Review: The Tempest and Macbeth by York Theatre Royal Youth Theatre
Venue: The Studio, York Theatre Royal, March 20
York Theatre Royal Youth Theatre took on an ambitious challenge: to present three of Shakespeare’s most famous plays over three days in new abridged versions.
Each show is roughly an hour long and features an entirely different cast for each play, taken from the ranks of the Youth Theatre. The double bill I saw was a younger group of actors performing The Tempest, followed by Macbeth, with a slightly older age group. They were also performing Julius Caesar.
Entering the Studio at the Theatre Royal was a slightly disconcerting experience for The Tempest, as the cast were already in place, covered in cloaks and swaying, making the intimate setting atmospheric from the off.
We soon experienced the titular Tempest and meet our characters.
Catching the cadence of Shakespeare’s language is something I have seen professional actors with decades of experience struggle with so it was satisfying to see the young cast mostly adapt well to it, especially Jake Telfer as Prospero and Joshua Swales-Heartfield as Caliban.
Some very strong performances and interesting production choices made for an entertaining hour.
I particularly liked the choice of five young ladies in masks as Ariel the vengeful spirit. Having the character played by more than one added an eerie quality and conveyed the menace well, giving a more ghostly feel to the character.
Overall a satisfying take on one of my least favourite Shakespeare plays, although this abridged version felt a touch rushed towards the climax, as Prospero suddenly forgave everyone and off home we went, happy.
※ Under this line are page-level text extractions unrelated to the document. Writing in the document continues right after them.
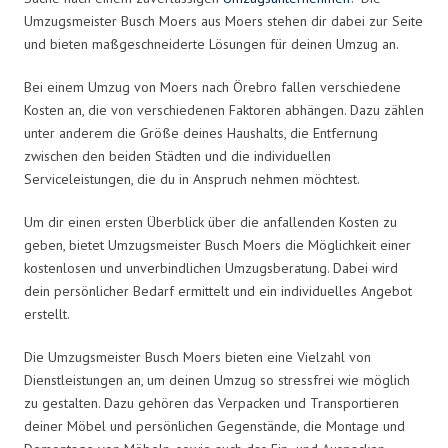
Umzugsmeister Busch Moers aus Moers stehen dir dabei zur Seite
und bieten maßgeschneiderte Lösungen für deinen Umzug an.
Bei einem Umzug von Moers nach Örebro fallen verschiedene
Kosten an, die von verschiedenen Faktoren abhängen. Dazu zählen
unter anderem die Größe deines Haushalts, die Entfernung
zwischen den beiden Städten und die individuellen
Serviceleistungen, die du in Anspruch nehmen möchtest.
Um dir einen ersten Überblick über die anfallenden Kosten zu
geben, bietet Umzugsmeister Busch Moers die Möglichkeit einer
kostenlosen und unverbindlichen Umzugsberatung. Dabei wird
dein persönlicher Bedarf ermittelt und ein individuelles Angebot
erstellt.
Die Umzugsmeister Busch Moers bieten eine Vielzahl von
Dienstleistungen an, um deinen Umzug so stressfrei wie möglich
zu gestalten. Dazu gehören das Verpacken und Transportieren
deiner Möbel und persönlichen Gegenstände, die Montage und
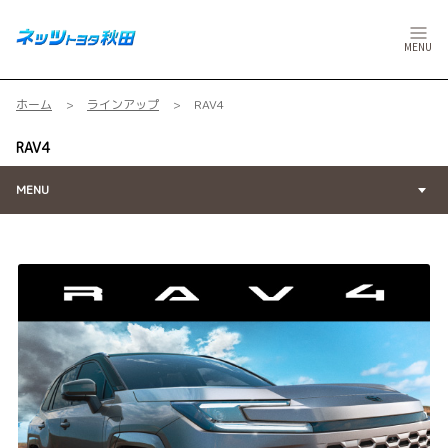
MENU
ホーム
ラインアップ
RAV4
RAV4
MENU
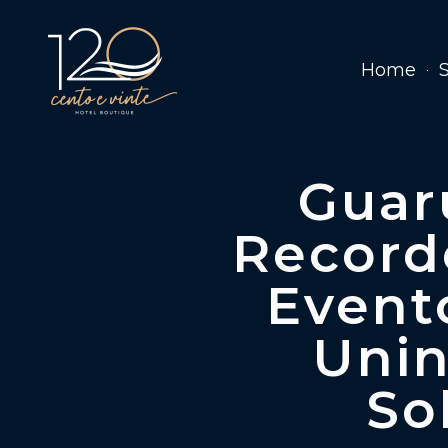
Home
Guar
Record
Evento
Unin
So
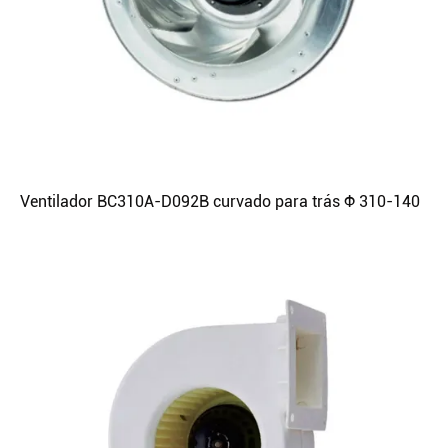
Ventilador BC310A-D092B curvado para trás Φ 310-140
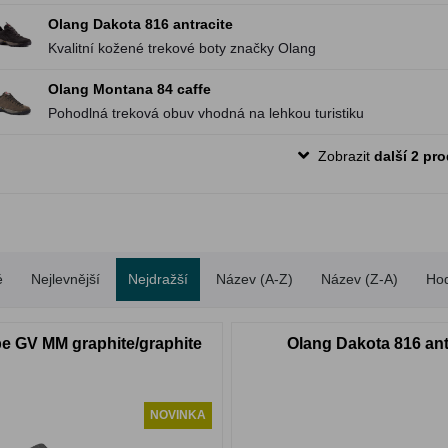
Olang Dakota 816 antracite
Kvalitní kožené trekové boty značky Olang
Olang Montana 84 caffe
Pohodlná treková obuv vhodná na lehkou turistiku
Zobrazit
další 2 pr
é
Nejlevnější
Nejdražší
Název (A-Z)
Název (Z-A)
Ho
pe GV MM graphite/graphite
Olang Dakota 816 ant
NOVINKA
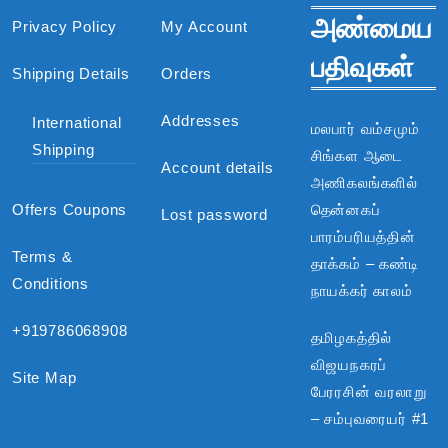
அண்மைய
Privacy Policy
My Account
பதிவுகள்
Shipping Details
Orders
Addresses
International
மலபார் வம்சமும்
Shipping
சிங்கள ஆடை
Account details
அணிகலங்களில்
Offers Coupons
தென்னகப்
Lost password
பாரம்பரியத்தின்
Terms &
தாக்கம் – கண்டி
Conditions
நாயக்கர் காலம்
+919786068908
தமிழகத்தில்
விஜயநகரப்
Site Map
பேரரசின் வரலாறு
– சம்புவரையர் #1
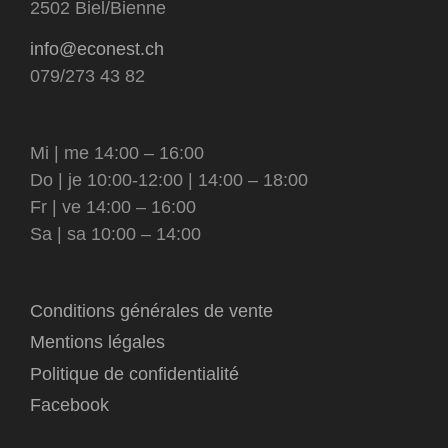
2502 Biel/Bienne
info@econest.ch
079/273 43 82
Mi | me 14:00 – 16:00
Do | je 10:00-12:00 | 14:00 – 18:00
Fr | ve 14:00 – 16:00
Sa | sa 10:00 – 14:00
Conditions générales de vente
Mentions légales
Politique de confidentialité
Facebook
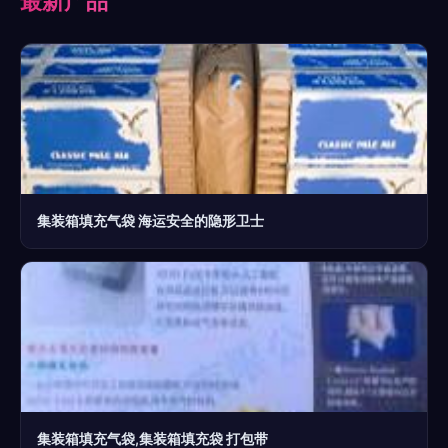
最新产品
集装箱填充气袋 海运安全的隐形卫士
集装箱填充气袋,集装箱填充袋 打包带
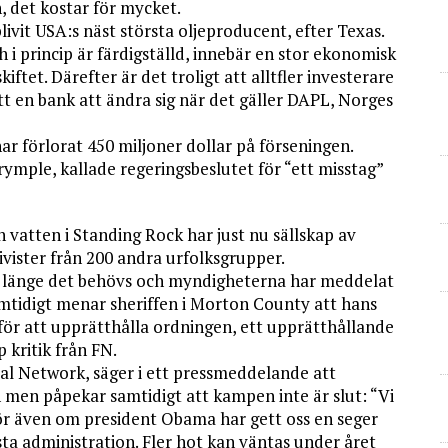
n, det kostar för mycket.
livit USA:s näst största oljeproducent, efter Texas.
i princip är färdigställd, innebär en stor ekonomisk
kiftet. Därefter är det troligt att alltfler investerare
ått en bank att ändra sig när det gäller DAPL, Norges
har förlorat 450 miljoner dollar på förseningen.
ymple, kallade regeringsbeslutet för “ett misstag”
vatten i Standing Rock har just nu sällskap av
tivister från 200 andra urfolksgrupper.
å länge det behövs och myndigheterna har meddelat
amtidigt menar sheriffen i Morton County att hans
 för att upprätthålla ordningen, ett upprätthållande
 kritik från FN.
al Network, säger i ett pressmeddelande att
n men påpekar samtidigt att kampen inte är slut: “Vi
för även om president Obama har gett oss en seger
sta administration. Fler hot kan väntas under året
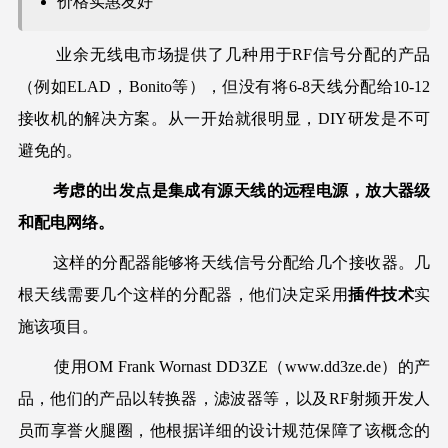
价格实惠友好
业余无线电市场提供了几种用于RF信号分配的产品
（例如ELAD，Bonito等），但没有将6-8天线分配给10-12
接收机的解决方案。从一开始就很明显，DIY研发是不可
避免的。
考虑的出发点是集成有源天线的远程电源，放大器级
和配电网络。
这样的分配器能够将天线信号分配给几个接收器。几
根天线需要几个这样的分配器，他们决定采用
插件技术
实
施该项目。
使用OM Frank Wornast DD3ZE（www.dd3ze.de）的产
品，他们的产品以转换器，滤波器等，以及RF射频开发人
员而享誉火腿圈，他根据详细的设计规范保障了该概念的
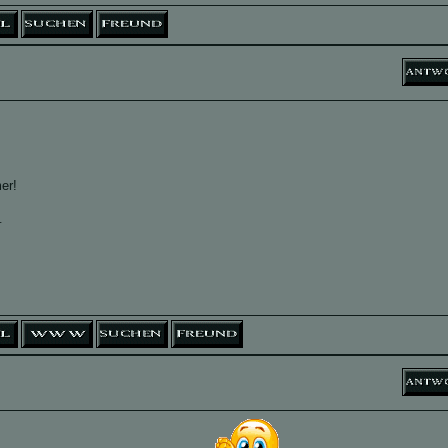
er!
_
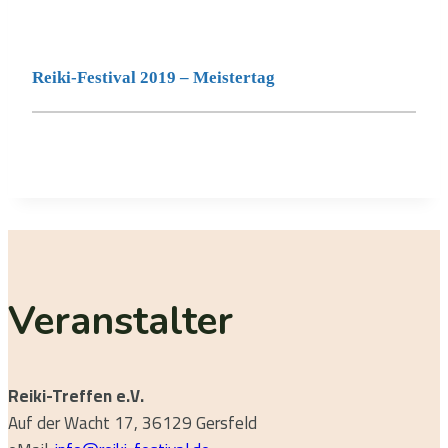
Reiki-Festival 2019 – Meistertag
Veranstalter
Reiki-Treffen e.V.
Auf der Wacht 17, 36129 Gersfeld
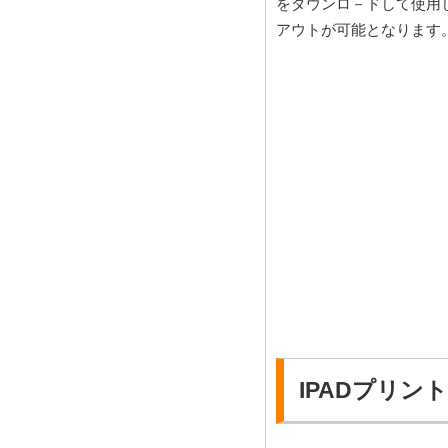
をダウンロ－ドして使用
アウトが可能となります
IPADプリン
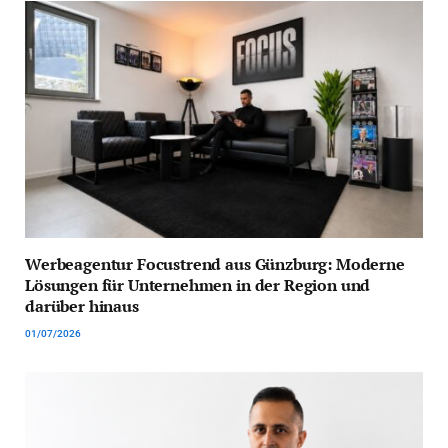
Werbeagentur Focustrend aus Günzburg: Moderne
Lösungen für Unternehmen in der Region und
darüber hinaus
01/07/2026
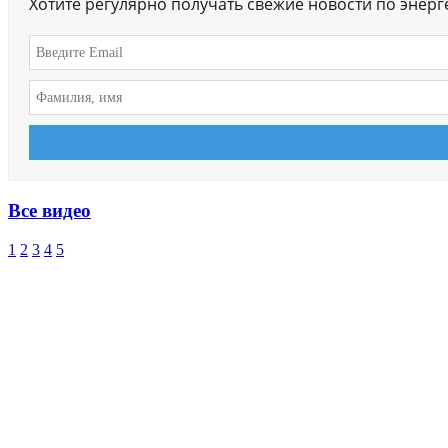
Хотите регулярно получать свежие новости по энер
Все видео
1
2
3
4
5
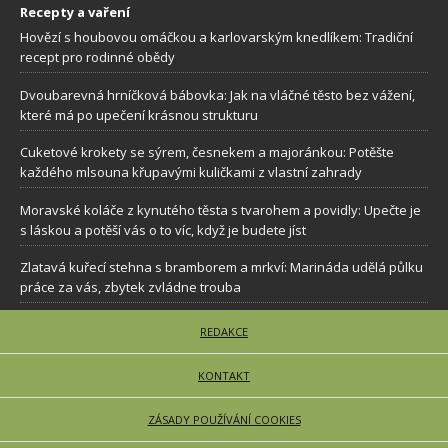
Recepty a vaření
Hovězí s houbovou omáčkou a karlovarským knedlíkem: Tradiční
recept pro rodinné obědy
Dvoubarevná hrníčková bábovka: Jak na vláčné těsto bez vážení,
které má po upečení krásnou strukturu
Cuketové krokety se sýrem, česnekem a majoránkou: Potěšte
každého mlsouna křupavými kuličkami z vlastní zahrady
Moravské koláče z kynutého těsta s tvarohem a povidly: Upečte je
s láskou a potěší vás o to víc, když je budete jíst
Zlatavá kuřecí stehna s bramborem a mrkví: Marináda udělá půlku
práce za vás, zbytek zvládne trouba
REDAKCE
KONTAKT
ZÁSADY POUŽÍVÁNÍ COOKIES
Then it was time for Macbeth. The “Scottish play” is already one of Shakespeare’s shortest tragedies and I felt director Paula Clark’s abridgment handled the source material very well.
This slightly older cast was well suited to the material and the set design was excellent, using red sand to convey many of the more complicated stage requirements (blood, boiling cauldrons).
We were introduced to the action via the witches, here inhabiting the space with a fluid, gleeful trio of actresses (Katy Staite, Maddie Drury and Grace Hobson).
Having them remain seated in the audience was an excellent idea.
For me the standout singular performance of the hour was Charlotte Wood as Lady Macbeth, who dealt well with the showiest of roles without going overboard, a restrained performance among the insanity which is the murder and shenanigans of the play. One to watch.
I had a couple of issues with the lighting, not the design, which was intricate and interesting. The timing was a little off, occasionally cutting off the final seconds of a scene or coming back too early, but this is a minor quibble in a show which was well worth its £6 ticket.
A very valiant effort from a company so young, and carried with the confidence of a cast much more experienced. Definitely worth a look.